C. Adil Yargılanma Hakkının İhlal Edildiğine İlişkin İddia

1. Başvurucunun İddiaları

19. Başvurucu; koşulları gerçekleştiği hâlde açık ceza infaz kurumuna ayrılma ve denetimli serbestlik tedbirinden faydalanma talebinin mahkemelerce reddedildiğini ve kararların objektif gerekçeler içermediğini belirterek adil yargılanma hakkının ihlal edildiğini ileri sürmüştür.

2. Değerlendirme

20. Anayasa Mahkemesi Mustafa Takyan ([GK], B. No: 2020/27974, 15/12/2021) kararında başvurucunun mahkûmiyet kararı kesinleştikten sonra açık ceza infaz kurumuna ayrılma ve denetimli serbestlikten yararlanma şartlarını taşıyıp taşımadığı meselesinin doğrudan doğruya cezanın infaz edilme şekline ilişkin olduğunu, suçun esası ya da cezanın miktarı ile herhangi bir ilgisinin bulunmadığını, dolayısıyla suç isnadı altında bulunulmadığı bir dönemi ilgilendiren bu uyuşmazlığın adil yargılanma hakkının cezai boyutu kapsamında kalmadığını belirtmiştir. Anayasa Mahkemesi sonuç olarak açık ceza infaz kurumuna ayrılma ve denetimli serbestlikten yararlanma talebiyle ilgili uyuşmazlık çerçevesinde dile getirilen adil yargılanma hakkına dair şikâyetlerin Anayasa ve Avrupa İnsan Hakları Sözleşmesi'nin ortak koruma alanının dışında kaldığı ve bireysel başvuruya konu yapılamayacağı sonucuna varmış ve konu bakımından yetkisizlik kararı vermiştir (Mustafa Takyan, §§ 40-52).
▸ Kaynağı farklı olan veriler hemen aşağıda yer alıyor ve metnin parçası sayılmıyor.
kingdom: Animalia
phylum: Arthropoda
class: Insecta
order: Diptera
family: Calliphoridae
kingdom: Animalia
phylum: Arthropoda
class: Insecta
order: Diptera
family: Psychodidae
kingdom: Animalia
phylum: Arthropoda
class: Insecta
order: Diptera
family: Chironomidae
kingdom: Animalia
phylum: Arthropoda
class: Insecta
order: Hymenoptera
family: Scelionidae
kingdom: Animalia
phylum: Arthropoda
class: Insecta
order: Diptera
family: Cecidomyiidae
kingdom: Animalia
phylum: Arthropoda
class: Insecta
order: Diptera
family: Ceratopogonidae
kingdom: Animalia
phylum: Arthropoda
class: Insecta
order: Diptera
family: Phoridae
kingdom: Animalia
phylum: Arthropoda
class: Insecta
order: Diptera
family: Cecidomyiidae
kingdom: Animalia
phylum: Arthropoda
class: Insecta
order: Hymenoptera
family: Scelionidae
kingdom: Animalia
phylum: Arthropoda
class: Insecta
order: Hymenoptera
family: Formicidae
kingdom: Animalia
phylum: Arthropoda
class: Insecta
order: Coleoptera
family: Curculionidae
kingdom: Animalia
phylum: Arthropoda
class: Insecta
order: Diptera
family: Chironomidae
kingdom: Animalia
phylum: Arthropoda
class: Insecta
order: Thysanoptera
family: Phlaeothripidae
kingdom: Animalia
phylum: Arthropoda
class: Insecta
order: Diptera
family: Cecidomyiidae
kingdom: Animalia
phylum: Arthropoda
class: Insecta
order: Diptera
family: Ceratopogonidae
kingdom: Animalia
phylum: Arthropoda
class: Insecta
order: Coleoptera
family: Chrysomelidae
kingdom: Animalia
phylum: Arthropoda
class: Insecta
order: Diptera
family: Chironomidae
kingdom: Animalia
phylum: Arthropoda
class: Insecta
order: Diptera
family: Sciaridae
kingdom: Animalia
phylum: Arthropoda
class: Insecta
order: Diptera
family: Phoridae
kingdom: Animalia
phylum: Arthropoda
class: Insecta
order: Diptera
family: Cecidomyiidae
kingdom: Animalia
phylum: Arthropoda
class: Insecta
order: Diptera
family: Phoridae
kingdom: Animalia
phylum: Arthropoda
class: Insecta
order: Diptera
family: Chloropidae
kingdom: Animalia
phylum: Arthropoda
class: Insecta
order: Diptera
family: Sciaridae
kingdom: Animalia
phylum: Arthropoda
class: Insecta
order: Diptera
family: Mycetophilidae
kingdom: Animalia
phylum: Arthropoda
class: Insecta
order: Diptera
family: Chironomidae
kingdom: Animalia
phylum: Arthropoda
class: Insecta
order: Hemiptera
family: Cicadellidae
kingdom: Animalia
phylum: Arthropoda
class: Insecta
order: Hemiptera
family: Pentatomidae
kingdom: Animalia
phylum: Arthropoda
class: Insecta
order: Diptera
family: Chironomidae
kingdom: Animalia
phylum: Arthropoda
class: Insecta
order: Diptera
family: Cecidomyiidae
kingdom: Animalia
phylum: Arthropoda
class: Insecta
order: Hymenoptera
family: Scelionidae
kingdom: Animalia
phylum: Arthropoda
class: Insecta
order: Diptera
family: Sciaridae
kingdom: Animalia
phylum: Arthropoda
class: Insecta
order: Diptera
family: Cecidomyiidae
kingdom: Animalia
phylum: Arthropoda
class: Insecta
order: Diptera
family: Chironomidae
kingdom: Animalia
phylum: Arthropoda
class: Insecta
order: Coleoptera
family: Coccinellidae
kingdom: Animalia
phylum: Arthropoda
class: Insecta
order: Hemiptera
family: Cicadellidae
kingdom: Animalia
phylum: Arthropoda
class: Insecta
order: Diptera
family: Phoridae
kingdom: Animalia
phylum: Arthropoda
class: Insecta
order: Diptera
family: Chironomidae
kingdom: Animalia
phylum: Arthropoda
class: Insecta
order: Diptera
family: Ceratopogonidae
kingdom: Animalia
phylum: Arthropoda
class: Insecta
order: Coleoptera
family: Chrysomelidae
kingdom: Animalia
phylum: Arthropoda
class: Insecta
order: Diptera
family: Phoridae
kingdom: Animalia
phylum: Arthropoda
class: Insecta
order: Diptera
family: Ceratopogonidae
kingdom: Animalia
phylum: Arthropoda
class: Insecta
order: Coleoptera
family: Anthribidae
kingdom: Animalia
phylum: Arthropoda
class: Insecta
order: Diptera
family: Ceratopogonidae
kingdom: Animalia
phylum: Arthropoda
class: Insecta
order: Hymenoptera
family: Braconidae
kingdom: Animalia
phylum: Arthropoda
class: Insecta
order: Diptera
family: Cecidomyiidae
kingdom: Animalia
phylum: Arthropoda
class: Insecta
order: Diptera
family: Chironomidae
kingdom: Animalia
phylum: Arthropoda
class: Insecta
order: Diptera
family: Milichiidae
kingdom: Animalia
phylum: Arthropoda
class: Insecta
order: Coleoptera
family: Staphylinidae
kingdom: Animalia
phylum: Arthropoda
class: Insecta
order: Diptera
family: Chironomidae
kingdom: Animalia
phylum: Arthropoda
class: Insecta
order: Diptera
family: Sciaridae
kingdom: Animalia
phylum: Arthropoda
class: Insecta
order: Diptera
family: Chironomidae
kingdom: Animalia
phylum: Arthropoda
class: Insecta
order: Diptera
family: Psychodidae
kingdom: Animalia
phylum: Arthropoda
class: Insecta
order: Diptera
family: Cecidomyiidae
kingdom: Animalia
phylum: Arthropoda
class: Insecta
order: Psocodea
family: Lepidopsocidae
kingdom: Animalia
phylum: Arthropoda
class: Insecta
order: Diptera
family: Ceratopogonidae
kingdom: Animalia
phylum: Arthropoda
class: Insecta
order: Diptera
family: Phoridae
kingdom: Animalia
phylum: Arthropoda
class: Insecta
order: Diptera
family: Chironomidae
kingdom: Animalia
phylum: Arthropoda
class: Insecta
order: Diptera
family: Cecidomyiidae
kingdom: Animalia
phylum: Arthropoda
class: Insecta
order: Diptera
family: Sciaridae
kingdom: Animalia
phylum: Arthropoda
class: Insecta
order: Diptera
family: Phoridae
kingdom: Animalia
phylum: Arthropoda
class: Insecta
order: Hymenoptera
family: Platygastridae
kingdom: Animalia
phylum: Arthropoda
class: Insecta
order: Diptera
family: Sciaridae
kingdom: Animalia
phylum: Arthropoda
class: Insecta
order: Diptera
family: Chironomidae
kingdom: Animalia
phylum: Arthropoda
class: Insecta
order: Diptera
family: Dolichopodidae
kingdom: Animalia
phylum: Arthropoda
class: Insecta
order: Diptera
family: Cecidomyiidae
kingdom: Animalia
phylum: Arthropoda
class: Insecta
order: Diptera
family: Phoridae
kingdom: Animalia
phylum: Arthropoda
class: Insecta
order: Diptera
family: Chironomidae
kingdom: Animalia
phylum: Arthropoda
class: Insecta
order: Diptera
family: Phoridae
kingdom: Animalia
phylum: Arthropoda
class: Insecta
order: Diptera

21. Somut başvuruda anılan karardan ayrılmayı gerektiren bir durumun bulunmaması nedeniyle başvurunun bu kısmının diğer kabul edilebilirlik şartları yönünden incelenmeksizin konu bakımından yetkisizlik nedeniyle kabul edilemez olduğuna karar verilmesi gerekir.

III. HÜKÜM

Açıklanan gerekçelerle;

A. Adli yardım talebinin KABULÜNE,

B. 1. Kişi hürriyeti ve güvenliği hakkının ihlal edildiğine ilişkin iddianın açıkça dayanaktan yoksun olması nedeniyle KABUL EDİLEMEZ OLDUĞUNA,

2. Eğitim hakkının ihlal edildiğine ilişkin iddianın açıkça dayanaktan yoksun olması nedeniyle KABUL EDİLEMEZ OLDUĞUNA,

3. Adil yargılanma hakkının ihlal edildiğine ilişkin iddianın konu bakımından yetkisizlik nedeniyle KABUL EDİLEMEZ OLDUĞUNA,

C. 12/1/2011 tarihli ve 6100 sayılı Hukuk Muhakemeleri Kanunu'nun 339. maddesinin (2) numaralı fıkrası uyarınca tahsil edilmesi mağduriyetine neden olacağından adli yardım talebi kabul edilen başvurucunun yargılama giderlerini ödemekten TAMAMEN MUAF TUTULMASINA 21/6/2023 tarihinde OYBİRLİĞİYLE karar verildi.